[PROMPT] Extract each line of the listing below verbatim, keeping the original Vietnamese spelling, diacritics, punctuation and line order.

[THE DATA]
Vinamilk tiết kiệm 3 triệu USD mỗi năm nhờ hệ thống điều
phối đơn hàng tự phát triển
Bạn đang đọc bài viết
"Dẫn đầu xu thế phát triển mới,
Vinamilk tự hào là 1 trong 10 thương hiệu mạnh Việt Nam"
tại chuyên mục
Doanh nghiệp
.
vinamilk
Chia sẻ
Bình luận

[TASK ANSWER]
Vinamilk tiết kiệm 3 triệu USD mỗi năm nhờ hệ thống điều
phối đơn hàng tự phát triển
Bạn đang đọc bài viết
"Dẫn đầu xu thế phát triển mới,
Vinamilk tự hào là 1 trong 10 thương hiệu mạnh Việt Nam"
tại chuyên mục
Doanh nghiệp
.
vinamilk
Chia sẻ
Bình luận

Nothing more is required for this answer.